Australian painter, potter, printmaker
(b. 1920, Murrumbeena, Vic: d. 1999)
Arthur Boyd was one of Australia’s greatest painters. His reputation was also international. Born into a lineage of gifted painters, potters, musicians and architects, Arthur Boyd became the most recognised and lauded member of that illustrious artistic clan. Arthur Boyd grew up in what was then semi-rural Murrumbeena in Melbourne’s southeastern sand-belt. He spent his youth painting impressionist landscapes and portraits of the places and people around him.

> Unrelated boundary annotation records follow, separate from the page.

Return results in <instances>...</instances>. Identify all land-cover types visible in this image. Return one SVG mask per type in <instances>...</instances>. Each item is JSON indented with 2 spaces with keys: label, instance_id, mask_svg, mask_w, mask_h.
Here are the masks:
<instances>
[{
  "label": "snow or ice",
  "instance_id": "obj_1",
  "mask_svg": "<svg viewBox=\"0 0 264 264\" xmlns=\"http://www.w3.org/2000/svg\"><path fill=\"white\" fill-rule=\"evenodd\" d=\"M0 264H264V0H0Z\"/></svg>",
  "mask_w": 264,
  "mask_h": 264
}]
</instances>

Influential in Arthur Boyd's development were artists associated with art patrons, John and Sunday Reed at Heide on the outskirts of Melbourne near the Yarra River: Artists such as Sidney Nolan, Albert Tucker and John Perceval were all involved in Heide and influenced each other. Perceval married Boyd’s sister Mary, who later divorced him and married Nolan. Influenced by German Expressionism, Surrealism and the northern European painting tradition, Arthur Boyd began painting dark works about urban deprivation overlayed with Old Testament narratives. He moved to England- he would only ever travel by boat - in 1959, achieving significant success there. He began to explore the medium of printmaking, producing etchings, lithographs and illustrated books. In 1979 the Boyds purchased a property, Bundanon on the Shoalhaven River.
Arthur Boyd’s Shoalhaven works were probably his most prolific and he alternated between the Shoalhaven property and the UK until he died in 1999. Bundanon was donated to the Australian Government and remains an artists’ retreat.